Bende-i Molla Celaleddin sahip Mesnevi”

(“Mevleviyim, Mevleviyim, Mevleviyim, Mevlevi,

Mesnevi’nin sahibi Molla Celalettin’in kölesi.)

---------------------------------------------------------------------------------------------------------------------------------

[1] Bilgin M. Şemsettin, Adıyamanlı Şairler s.153

[2] http://www.kenthaber.com/guneydogu-anadolu/adiyaman/Kimdir/iz-birakan/asim-hoca

[3] Bilgin M. Şemsettin, Adıyamanlı Şairler s.153

[4] Şairin bu beytinden, “divan” sahibi olduğu anlaşılmaktadır.
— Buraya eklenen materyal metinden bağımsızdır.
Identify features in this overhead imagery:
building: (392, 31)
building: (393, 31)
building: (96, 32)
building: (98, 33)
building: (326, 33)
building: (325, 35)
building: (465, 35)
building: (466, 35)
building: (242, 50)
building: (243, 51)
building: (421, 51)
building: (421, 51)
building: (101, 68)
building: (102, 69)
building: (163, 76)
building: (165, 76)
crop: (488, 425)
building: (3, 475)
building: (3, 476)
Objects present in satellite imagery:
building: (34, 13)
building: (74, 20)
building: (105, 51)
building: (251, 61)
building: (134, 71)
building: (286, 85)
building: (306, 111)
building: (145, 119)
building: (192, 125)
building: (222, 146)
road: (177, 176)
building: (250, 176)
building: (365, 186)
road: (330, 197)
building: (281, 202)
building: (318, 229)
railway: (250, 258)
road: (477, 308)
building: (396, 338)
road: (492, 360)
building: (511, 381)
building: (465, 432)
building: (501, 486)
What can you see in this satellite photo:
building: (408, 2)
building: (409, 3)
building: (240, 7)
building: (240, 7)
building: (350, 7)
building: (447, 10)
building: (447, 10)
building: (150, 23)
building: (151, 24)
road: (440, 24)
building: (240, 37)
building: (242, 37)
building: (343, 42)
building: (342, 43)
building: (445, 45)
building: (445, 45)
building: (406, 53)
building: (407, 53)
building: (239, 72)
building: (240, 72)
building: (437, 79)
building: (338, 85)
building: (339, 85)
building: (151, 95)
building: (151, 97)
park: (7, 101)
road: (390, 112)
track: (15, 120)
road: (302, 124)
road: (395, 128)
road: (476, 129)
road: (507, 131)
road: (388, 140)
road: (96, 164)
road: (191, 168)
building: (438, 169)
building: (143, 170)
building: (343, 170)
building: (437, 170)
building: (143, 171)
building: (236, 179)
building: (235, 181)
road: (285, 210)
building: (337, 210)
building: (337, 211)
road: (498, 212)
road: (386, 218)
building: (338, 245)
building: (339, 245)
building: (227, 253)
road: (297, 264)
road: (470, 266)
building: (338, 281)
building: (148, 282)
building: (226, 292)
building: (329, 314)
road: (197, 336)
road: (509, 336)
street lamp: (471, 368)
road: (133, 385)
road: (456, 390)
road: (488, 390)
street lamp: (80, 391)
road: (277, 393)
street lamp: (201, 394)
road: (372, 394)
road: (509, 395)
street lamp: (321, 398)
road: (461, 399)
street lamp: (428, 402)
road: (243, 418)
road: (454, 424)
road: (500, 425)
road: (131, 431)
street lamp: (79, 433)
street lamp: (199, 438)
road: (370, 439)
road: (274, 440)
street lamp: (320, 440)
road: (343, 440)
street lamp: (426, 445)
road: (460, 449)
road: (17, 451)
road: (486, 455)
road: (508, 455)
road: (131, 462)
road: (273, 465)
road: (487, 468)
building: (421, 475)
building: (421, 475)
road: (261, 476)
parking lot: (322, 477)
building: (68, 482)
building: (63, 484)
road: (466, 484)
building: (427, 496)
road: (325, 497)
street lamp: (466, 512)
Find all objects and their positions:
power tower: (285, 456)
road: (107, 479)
[5] BÂZ: Arapça yırtıcı Doğan kuşuna derler. Allah, uyarmak istediği kullarının üzerine, avcı niteliğindeki Doğan kuşu gibi olan velîlerini salar. Bunlar, avı yakalar, sülük ettirir. Mevlâ'sının önüne bırakır, yani hedefe eriştirir. Abdülkâdir Geylânî, Seyyid Ahmed Rıfaî, Hoca Bahâeddin vs. gibi büyük sufiler için el-Bâzü'l-Eşhel tâbiri kullanılır ki, bu, tuttuğunu koparan Doğan kuşu demektir. Adı geçen zatların manevî gücünün çok fazla olduğu, bu tâbirle açıklanır. Yani, maneviyatta üstün güç sahibi veliler, ellerine geçen avları, sahipleri olan Allah'ın huzuruna getirip bırakırlar.

[6] Gavs: Arapça, yardım etme, imdada yetişme demektir. Bunun yerine "kutub" da kullanılır. En yüksek manevî makamdır.